Task prompt:
State how many lines in the entries below contain the string "azim", treating uppercase and lowercase as distinct, and reply with the number alone.
______________________________
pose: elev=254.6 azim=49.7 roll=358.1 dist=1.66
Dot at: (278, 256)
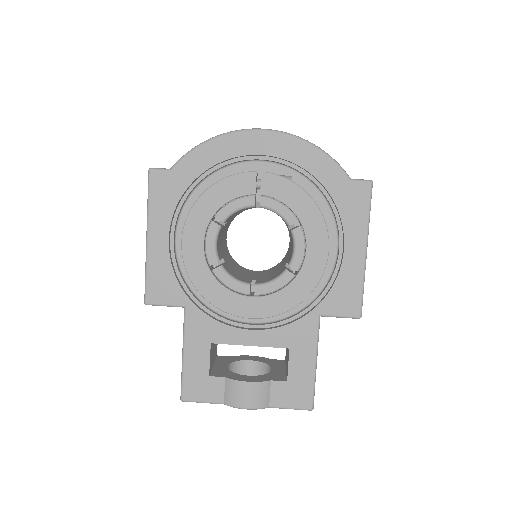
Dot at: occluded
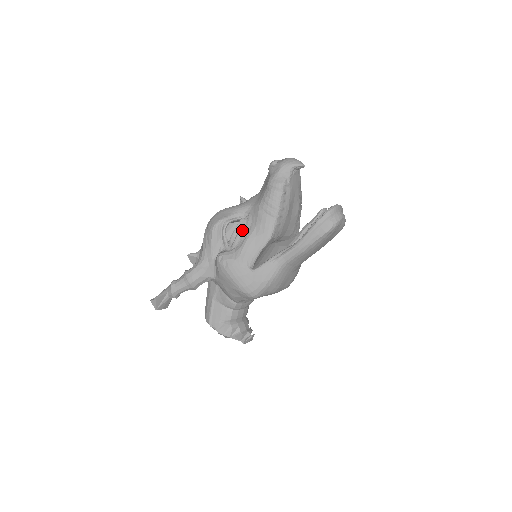
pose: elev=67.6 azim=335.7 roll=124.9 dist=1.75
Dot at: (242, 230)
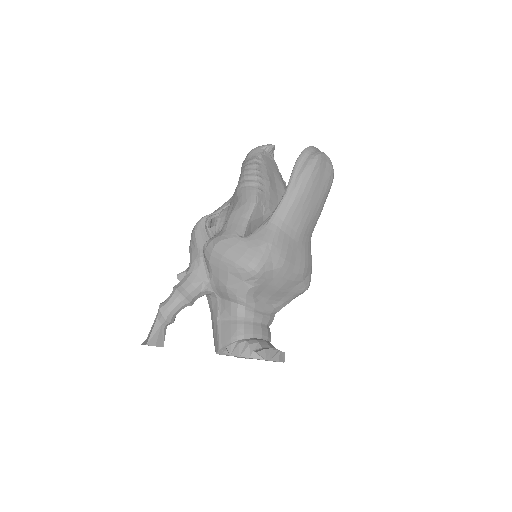
Dot at: (225, 214)
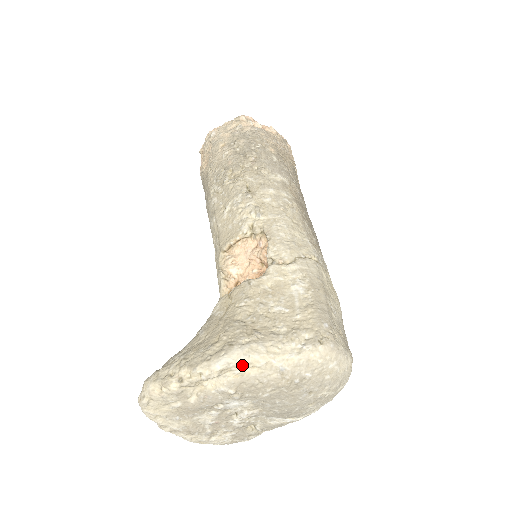
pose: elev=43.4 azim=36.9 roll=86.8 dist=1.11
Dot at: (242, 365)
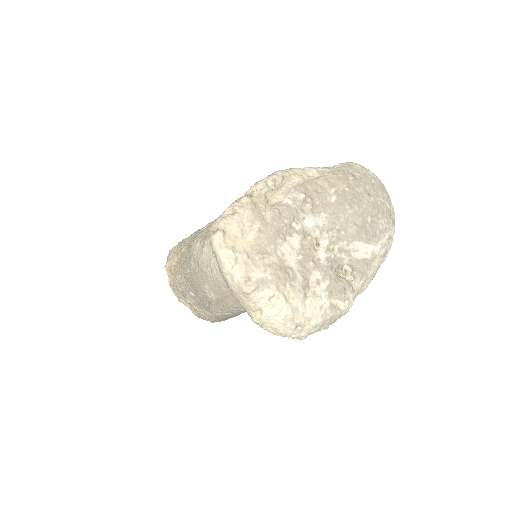
Dot at: (298, 173)
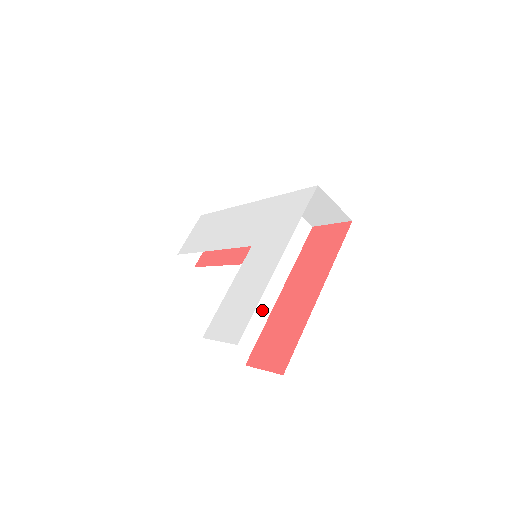
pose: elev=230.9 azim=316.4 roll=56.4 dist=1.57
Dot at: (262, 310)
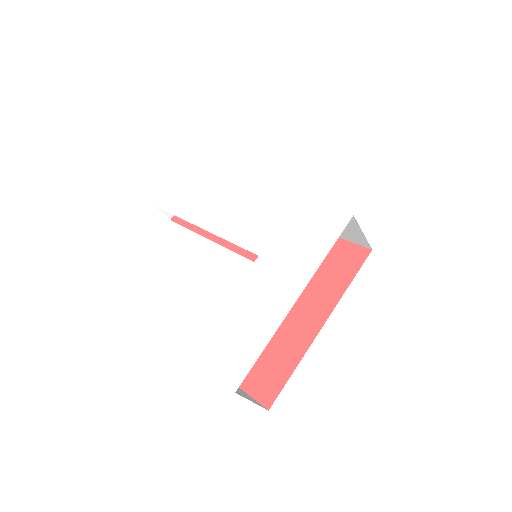
Dot at: occluded
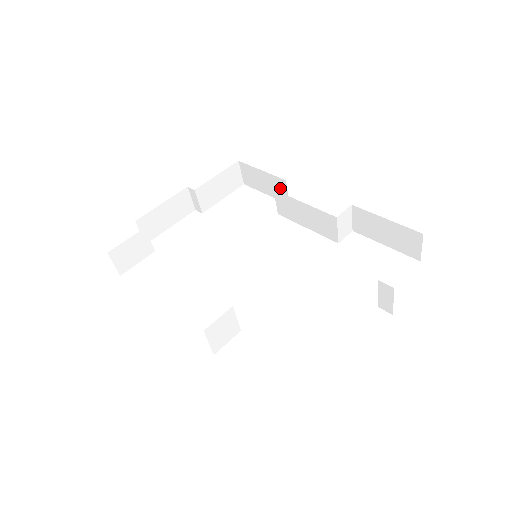
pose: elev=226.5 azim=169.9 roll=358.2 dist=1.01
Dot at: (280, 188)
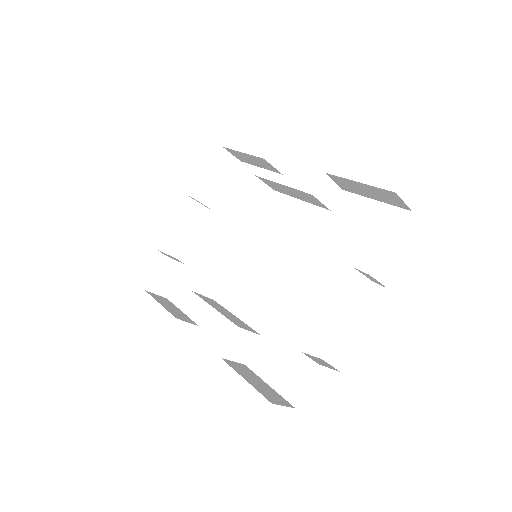
Dot at: (265, 164)
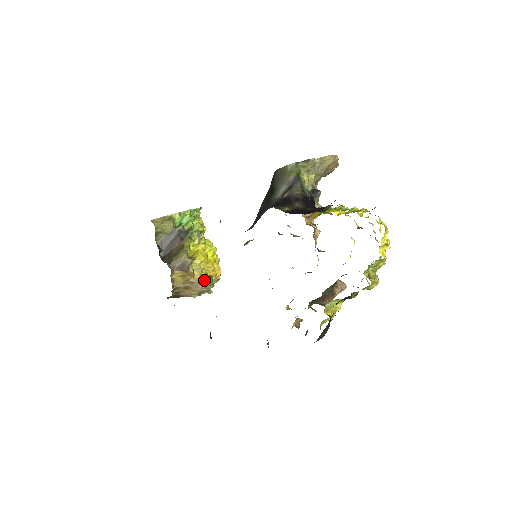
______________________________
Completed exercise:
5